Through his efforts, our choir director built the choir to a large number. But more than that, whether knowingly or not, he pressed in us the need for fellowship and friendship, the gift of music, and the words of God’s truth. All of these things together armed us in the battles that we have all faced as we continued to walk through the rest of our lives. Personally, I don’t know how I could have survived without these blessings that were given to me at such a young age. Those friends I made then have been there for me throughout my life to remind me of the love that grounds me through life’s trials. And the music has been the foundation that I pull from when life hurts so bad that all I can do is moan the words of God’s truth in a melody to heal my heart. That is why I joined the choir again a little over two years ago. I needed to return to the cornerstone that my faith was built on, and I am so honored and grateful that they welcomed me in.
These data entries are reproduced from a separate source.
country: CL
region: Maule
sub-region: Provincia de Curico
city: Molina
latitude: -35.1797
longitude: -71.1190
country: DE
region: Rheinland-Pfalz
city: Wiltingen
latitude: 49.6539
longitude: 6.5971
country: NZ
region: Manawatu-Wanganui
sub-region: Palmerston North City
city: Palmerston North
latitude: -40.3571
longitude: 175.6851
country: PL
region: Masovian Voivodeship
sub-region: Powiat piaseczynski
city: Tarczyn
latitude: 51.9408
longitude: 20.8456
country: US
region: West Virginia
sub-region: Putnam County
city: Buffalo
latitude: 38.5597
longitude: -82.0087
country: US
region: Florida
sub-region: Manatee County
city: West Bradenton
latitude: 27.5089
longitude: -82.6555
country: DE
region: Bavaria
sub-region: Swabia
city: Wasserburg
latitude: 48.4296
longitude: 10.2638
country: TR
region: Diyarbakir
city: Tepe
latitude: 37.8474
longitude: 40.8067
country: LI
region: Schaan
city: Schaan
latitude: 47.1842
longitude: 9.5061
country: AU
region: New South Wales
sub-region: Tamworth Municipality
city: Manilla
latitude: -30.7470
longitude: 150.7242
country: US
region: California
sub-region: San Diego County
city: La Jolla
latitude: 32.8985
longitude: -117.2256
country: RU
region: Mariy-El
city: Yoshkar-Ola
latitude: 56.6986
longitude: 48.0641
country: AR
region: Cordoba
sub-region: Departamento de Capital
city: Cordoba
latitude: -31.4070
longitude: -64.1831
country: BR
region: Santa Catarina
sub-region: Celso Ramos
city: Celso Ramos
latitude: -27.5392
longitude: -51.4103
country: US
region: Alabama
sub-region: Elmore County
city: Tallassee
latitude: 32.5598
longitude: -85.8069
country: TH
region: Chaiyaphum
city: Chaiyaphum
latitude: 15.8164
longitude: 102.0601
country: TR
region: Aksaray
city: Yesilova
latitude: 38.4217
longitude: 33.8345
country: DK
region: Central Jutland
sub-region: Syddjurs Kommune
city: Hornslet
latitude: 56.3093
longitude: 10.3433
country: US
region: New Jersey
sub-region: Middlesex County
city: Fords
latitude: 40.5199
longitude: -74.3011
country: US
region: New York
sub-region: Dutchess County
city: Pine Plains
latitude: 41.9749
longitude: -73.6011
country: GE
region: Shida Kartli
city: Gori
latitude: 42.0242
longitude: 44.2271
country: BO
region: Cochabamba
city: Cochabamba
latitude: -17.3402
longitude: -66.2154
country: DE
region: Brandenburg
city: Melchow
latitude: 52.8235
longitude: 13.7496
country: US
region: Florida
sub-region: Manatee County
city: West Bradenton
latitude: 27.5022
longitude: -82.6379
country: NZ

Whether on a duct-taped outdoor carpet in a makeshift choir room or a sanctuary with a full orchestra and sound system, the choir ministers I have been graced to learn from put praising Jesus at the forefront. And because of that, individuals through all walks of life grow up in their faith learning how to lean on each other and walk with God in their hearts. Recently, one of my friends from youth choir reached out to me wanting to join the choir that I sing in now. I can’t tell you the blessing it was this Easter to worship God with a friend who I learned how to sing with so many years ago.
I praise and thank God for the amazing choir directors who have answered the call to teach children and adults how to walk with God in their hearts. It is a gift that will never leave those they minister to, with a truth that can deliver us all.
Proof that I didn’t always insist on blending into the background. Drew is in white standing behind me (I am not sure why), but also in the picture above in white.
Me and Drew in the Mount Paran Choir room— Holy Week 2025.